Letters to Holly

Thursday, April 20

Can't Sleep. Clown's Gonna Eat Me.

For the third straight night, I awake clear as a bell at 5:30. Las night, I ate no chocolate and drank no caffeine. Yet, I started crashing hard at 10 p.m. and awoke two hours before I needed to. I don’t get it. I feel a little fuzzy in the head from lack of proper sleep. I haven’t had the exercise I’d prefer in the past week, but I have done some serious yardwork. I come home, I work on the drawing (which is looking pretty good; I might not need to ink it), I help with dinner, we eat, watch some TV, and go to bed. I think we need to walk the neighborhood now that we have daylight after work. Or turn off the TV and read for a while. We do have a pile of library books.

I forgot to mention a few days back that we had a visitor to the office, a representative from one of the local theatre companies. I mentioned that I wanted to work with them and that I had performed in Greenville and Spartanburg, and it turns out she’s from the latter. Even graduated from the same high school just four years after me. If I pursue an audition with them, she might be my inroad.

Picture of the Day

We watched a TiFauxed “Nova” last night about an isolated chunk of Madagascar teeming with lemurs and crocodiles that live in caves. One such lemur is the aye-aye. It’s a nocturnal prosimian that uses an elongated middle finger, front teeth, and large ears to dig out ferret bugs out of hollow bush stalks. The cats were utterly bored until they heard the baby crocodiles, after which you couldn’t pay them to stop watching.


In the news

Because Your Sister has taught for more than ten years now, I keep an eye out for teacher articles in the news. Recently, there have emerged only three types of regular stories: teacher-student sex, articles about the weapons/drugs policies catching an honor student with a butter knife/Advil, and No Child Left Behind. This was a bad idea to start with, as it forced states to fund programs mandated by the federal government. A new AP poll of teachers and parents states the following:

1. Nearly eight in 10 parents are confident their local schools will have students up to state standards by the 2013-14 school year target. Yet only half of teachers are confident the kids in their schools will meet that deadline. [Why? Because schools can’t afford teacher aids or separate classes for the handicapped kids. They then move to regular classrooms and affect the grade curve.]

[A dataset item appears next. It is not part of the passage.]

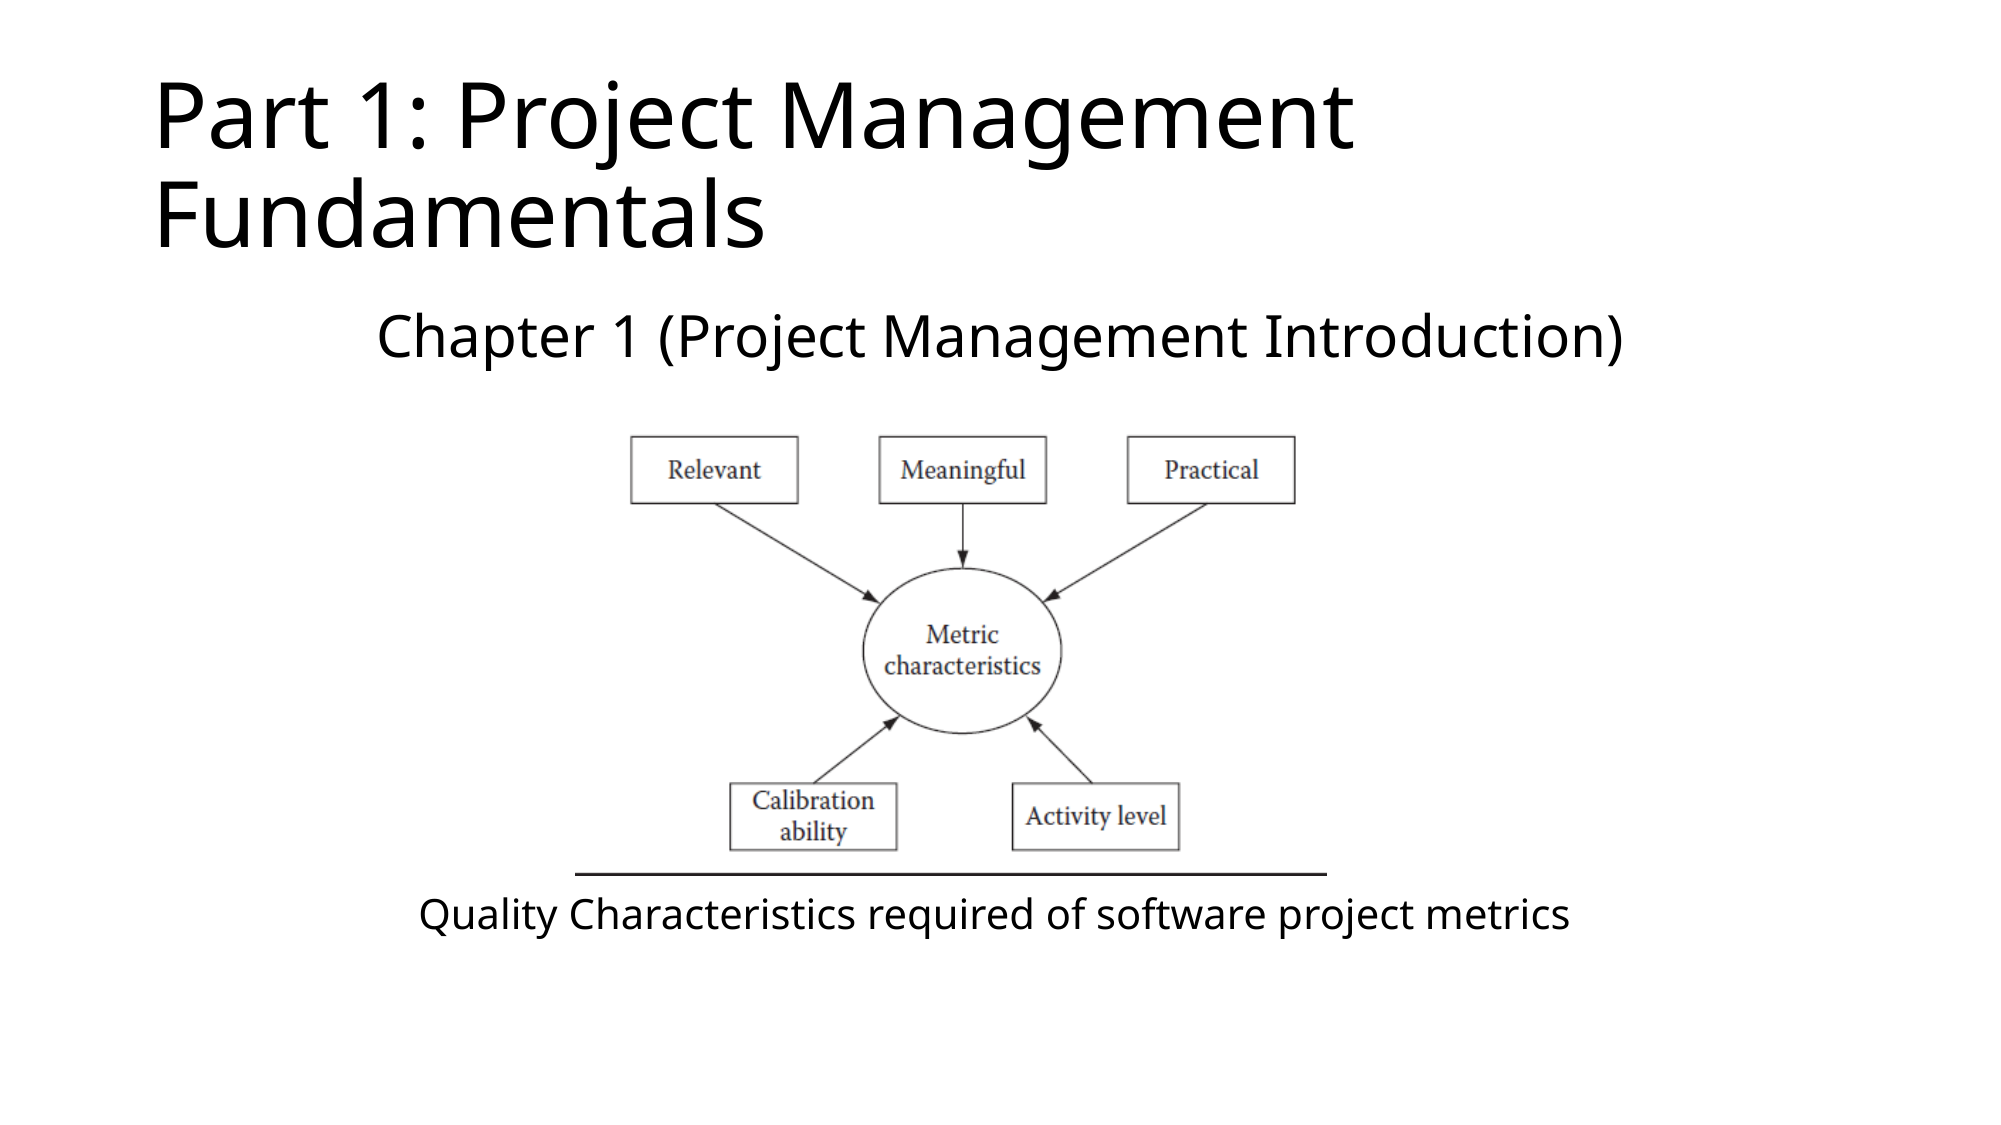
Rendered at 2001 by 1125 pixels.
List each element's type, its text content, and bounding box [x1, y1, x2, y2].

list Chapter 1 (Project Management Introduction) Quality Characteristics required of software project metrics [137, 299, 1863, 1014]
picture [575, 390, 1328, 877]
title Part 1: Project Management Fundamentals [137, 59, 1863, 278]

2. Parents and teachers often disagree on daily aspects of education, from the state of discipline to the quality of high schools.

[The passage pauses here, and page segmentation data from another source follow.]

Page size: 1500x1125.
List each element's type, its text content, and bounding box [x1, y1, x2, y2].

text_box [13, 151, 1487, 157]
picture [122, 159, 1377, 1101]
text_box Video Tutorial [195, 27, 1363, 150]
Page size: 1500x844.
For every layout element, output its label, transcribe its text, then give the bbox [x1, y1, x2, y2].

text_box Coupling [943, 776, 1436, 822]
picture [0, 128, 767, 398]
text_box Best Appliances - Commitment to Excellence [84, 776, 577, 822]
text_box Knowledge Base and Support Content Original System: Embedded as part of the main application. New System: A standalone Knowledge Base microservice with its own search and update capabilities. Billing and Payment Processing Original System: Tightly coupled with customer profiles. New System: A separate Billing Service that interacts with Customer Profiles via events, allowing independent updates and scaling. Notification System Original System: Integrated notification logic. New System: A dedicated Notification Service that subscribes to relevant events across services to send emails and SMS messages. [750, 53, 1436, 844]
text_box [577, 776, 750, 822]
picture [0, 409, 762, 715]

3. 64 percent of teachers say their state standards in reading and math are about right. Most parents agreed. But parents were also twice as likely as teachers - 31 percent to 15 percent - to say current standards are too lenient.

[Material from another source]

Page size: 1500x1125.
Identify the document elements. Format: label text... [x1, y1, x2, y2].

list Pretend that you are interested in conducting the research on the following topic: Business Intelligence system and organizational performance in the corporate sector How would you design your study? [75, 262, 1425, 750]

4. The law does demand regular testing and yearly improvement by schools, all aimed at getting 100 percent of children to do grade-level work.

And the last point is what I want to focus on. The notion that 100 percent of students will graduate high school is unrealistic. Schools must be seen as a factory, analogous to those of the steel industry. It takes in a wide variety of raw materials (the kids) and tries to refine them into a stronger product (graduates and citizens). Like with any factory, you can’t expect a 100-percent refinement ratio; you cull scrap before it’s released as a final product. It’s a lovely notion that all students who enter school will emerge as proficient or even adequately prepared to get a job, use a bank, pay taxes, or be generally independent. But that doesn’t happen. There are some kids who just can’t hack school, whether it’s because of handicaps or attitude. And a number of those are genuinely disruptive. That lowers the efficiency of every class they sit in. All kids should get a chance to prove they can live up to a certain level of participation, in groups and on their on. But after that, you have to get draconian. Either they get shipped to a secondary system of classes or they get out of the school.

I advocate a hiatus for bad students. If the grades hit a certain level for a certain amount of time, they are suspended for, oh, let’s say a year. They are given a job and as much “real world” experience as possible. At the end of that time, you evaluate the student and see if they want to go back and try school again. If they don’t, fine. They stay out of school. Save that student’s allotted state money to help students who do want to be there and make an effort. I encountered many a student who was there simply because the law demanded it and were given no incentive to perform from their parents as the kids were planned all along to go into the family business. And frankly, some kids don’t need the higher level of classes to graduate. They are content to get what we might call a “guild degree.” If you want to be a mechanic, you don’t need AP English. And you shouldn’t be considered part of the same academic class as those who tackle every AP course so they can go to an Ivy League school. Let’s make a guild tract for students.

Let’s make the curriculum distinct for students with different goals and career prospects. Otherwise, we’re trying to make every student perform to a level that not all require or can achieve, and in doing, lowering the ability of teachers to demand the most of their classrooms.

+ + +

The Cubs are 9-5 and second in their division.